Dimmi cosa fai per me

Nella fase 2 del Covid-19 la comunicazione deve proteggere e rassicurare. È il momento del protection storytelling.

La fase più calda della crisis communication sembra essere alle spalle. Mentre le aziende tornano gradualmente alla normalità con tutte le difficoltà del caso, il marketing e la comunicazione provano ad anticipare il futuro che verrà.

Già, il futuro… “Mentalmente i consumatori sono oggi in un luogo del tutto diverso da quello in cui si trovavano qualche mese fa.

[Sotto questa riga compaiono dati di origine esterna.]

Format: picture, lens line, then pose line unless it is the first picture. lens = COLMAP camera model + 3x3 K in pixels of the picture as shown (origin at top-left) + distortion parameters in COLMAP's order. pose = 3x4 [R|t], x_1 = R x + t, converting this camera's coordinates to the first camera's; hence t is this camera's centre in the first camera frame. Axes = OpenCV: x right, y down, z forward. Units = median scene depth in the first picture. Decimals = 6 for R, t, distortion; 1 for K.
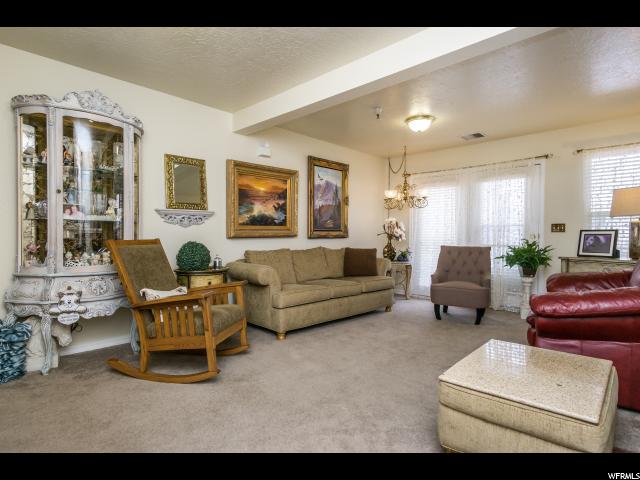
lens RADIAL K [[344.7, 0, 320.0], [0, 344.7, 240.0], [0, 0, 1]] dist [0.002100, 0.000015]
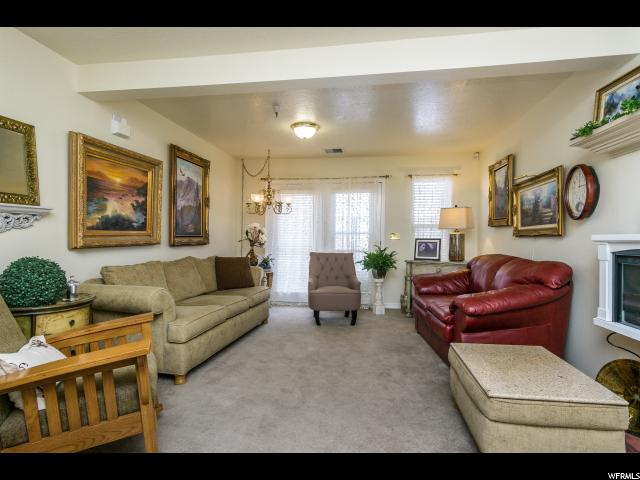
lens RADIAL K [[339.4, 0, 318.8], [0, 339.4, 240.3], [0, 0, 1]] dist [0.003495, 0.002028]
pose [[0.823596, 0.000932, 0.567176, -0.218297], [0.001493, 0.999992, -0.003811, -0.016681], [-0.567175, 0.003986, 0.823588, 0.162439]]
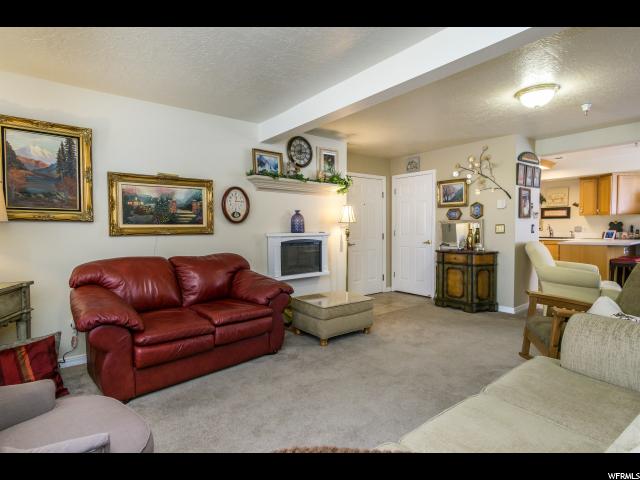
lens RADIAL K [[339.4, 0, 318.8], [0, 339.4, 240.3], [0, 0, 1]] dist [0.003495, 0.002028]
pose [[-0.988886, -0.002375, 0.148655, 0.133417], [0.004353, 0.998981, 0.044918, -0.047809], [-0.148610, 0.045065, -0.987869, 1.214286]]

E saranno in un posto ancora diverso fra 3 mesi, fra 6 mesi o 1 anno”, ha spiegato Jason Heller dell’agenzia Persado in una recente intervista su Forbes.

Oltre a essere un’emergenza sanitaria, economica e sociale, il Covid-19 è infatti una crisi profondamente umana, in cui immagini e parole pesano moltissimo perché rappresentano gli elementi sui quali dare un senso a ciò che sta avvenendo e ipotizzare quello che potrà accadere, in un continuo intrecciarsi e ripetersi di onde emotive collettive.

Come parlare allora ai dipendenti, ai clienti, alle comunità che continuano a sopportare il distanziamento sociale e possono contare su ben poche certezze per il domani? I messaggi empatici e un po’ sentimentali, ispirati da #andràtuttobene e #insiemecelafaremo hanno omologato i brand in una narrazione che è diventata rapidamente un cliché: lo vediamo bene in questo acuto montaggio dove, mettendo uno accanto all’altro gli spot di tanti grandi brand, non abbiamo altro che musiche di pianoforte in sottofondo, città deserte, medici al lavoro, persone e famiglie chiuse in casa, al sicuro.

Tutto questo ora non basta più. Da un lato, le persone vogliono sentirsi dire che tutto tornerà a uno stato di normalità, che forse non avrà le care, vecchie abitudini, ma almeno porterà qualche buona notizia, e il permesso di distrarsi un po’ dalla pandemia che comunque non smette di preoccupare.

Dall’altro, dipendenti e consumatori si aspettano che il ‘Siamo qui per te’ delle aziende diventi ‘Cosa facciamo per te’, ovvero che lo storytelling lasci il posto a un autentico storydoing, in particolare su tutto ciò che è collegato alle dimensioni della salute e della sicurezza. Non si è disposti a dare fiducia a chi non si impegna a rendere sicuri stabilimenti e uffici, a tutelare i posti di lavoro, a proteggere i collaboratori e – per estensione – i clienti.

La narrazione di molti brand si sposta quindi verso il ‘protection storytelling’. “Abbiamo superato la fase del Covid-19 legata al racconto eroico […] In questo momento la marca deve proteggere, rassicurare, tranquillizzare. C’è un tema di salute pubblica che implica un ruolo sociale del brand”, ha commentato la professoressa Simonetta Pattuglia dell’Università degli Studi di Roma Tor Vergata sulle pagine de Il Sole 24 Ore.

Facile vederne l’applicazione nel commercio e nella GDO: se il 68% degli italiani intende frequentare solo negozi capaci di garantire le massime condizioni di igiene e sicurezza (fonte: Gfk), il racconto delle insegne può partire ad esempio dalle tante misure concrete che proteggono i consumatori e il personale, dagli accessi contingentati alle mascherine, dalle barriere in plexiglass ai gel disinfettanti. Così, in chiave sicurezza, Coop ha ri-declinato la campagna “Una buona spesa può cambiare il mondo” in tv e nei punti vendita, e Decathlon durante il lockdown ha scelto di limitare le vendite online per non mettere sotto stress i lavoratori e la logistica. Bialetti ha lanciato la campagna #ricominciAMOitalia! mettendo la mascherina all’omino con i baffi, e Burger King gioca con il distanziamento proponendo un panino con tripla cipolla.

Anche nel turismo la comunicazione è tutta orientata alla sicurezza per convincere gli ospiti a prenotare in vista della stagione estiva ma, in senso più ampio, è protection storytelling anche quello di Giorgio Armani, tra i primi a intuire la gravità della pandemia e chiudere i negozi, sostenere la risposta sanitaria con una donazione e la conversione delle sue linee produttive per realizzare camici monuso. Gli ultimi annunci – lo spostamento dell’haute couture da Parigi a Milano e il murale dedicato all’Italia – contiene la promessa di un sistema moda meno spettacolare e più lento, certamente più attento a fare “vestiti che durano” e capace di “mettere la salute delle persone al primo posto”.